TECH NEWS – Also, this VR glove can keep track of your pulse as well.
Virtual reality is still not a highly mainstream technology, but there are several products on the market (Oculus Rift, HTC Vive, PlayStation VR, Valve Index, or the Oculus Quest that requires no PC, but it needs the Oculus Touch controllers). Now, we can see something else: introducing the Teslasuit glove, which uses several technologies to keep track of both hand and finger movements. It also provides different types of feedback to emulate the sense of touch. Each fingertip has a 3×3 haptic display, „enabling users to feel virtual textures naturally.” We should also mention motion capture and force feedback, which together offers spatial, resistance, and vibration effects. The integrated biometric system also tracks the user’s „emotional state, stress level, and heart rate.”

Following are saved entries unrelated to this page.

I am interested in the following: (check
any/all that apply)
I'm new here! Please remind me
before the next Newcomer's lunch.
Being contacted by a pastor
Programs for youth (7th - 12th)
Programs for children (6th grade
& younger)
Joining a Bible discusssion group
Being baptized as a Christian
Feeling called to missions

The Teslasuit gloves are not necessarily designed for gaming – initially, the devs are targeting „robotic tele-control systems as well as medical rehabilitation.” It could be potentially used later for exposure therapy (where the patient is put into a controlled environment to face their fears – for example, if they suffer from arachnophobia, they could get over the anxiety attacks after seeing a spider).
„There is evidence that computer-generated virtual reality is as effective or almost as effective as [live] treatment for anxiety disorders, but you run the risk of it not being quite real and that being distracting,” Emily Carl, a PhD student at the University of Texas at Austin, told Spectrum IEEE. PCGamer brought up the arachnophobic example: the Teslasuit could put a virtual tarantula on your hand to feel its legs and weight, but if your heart rate is too high, it could disappear.
Although Teslasuit doesn’t mention such scenarios, a VR glove could move towards this direction, and gaming could also benefit from it (the DualShock 5 has been confirmed to give us a similar feeling of textures). We’re going to hear more about it at CES 2020.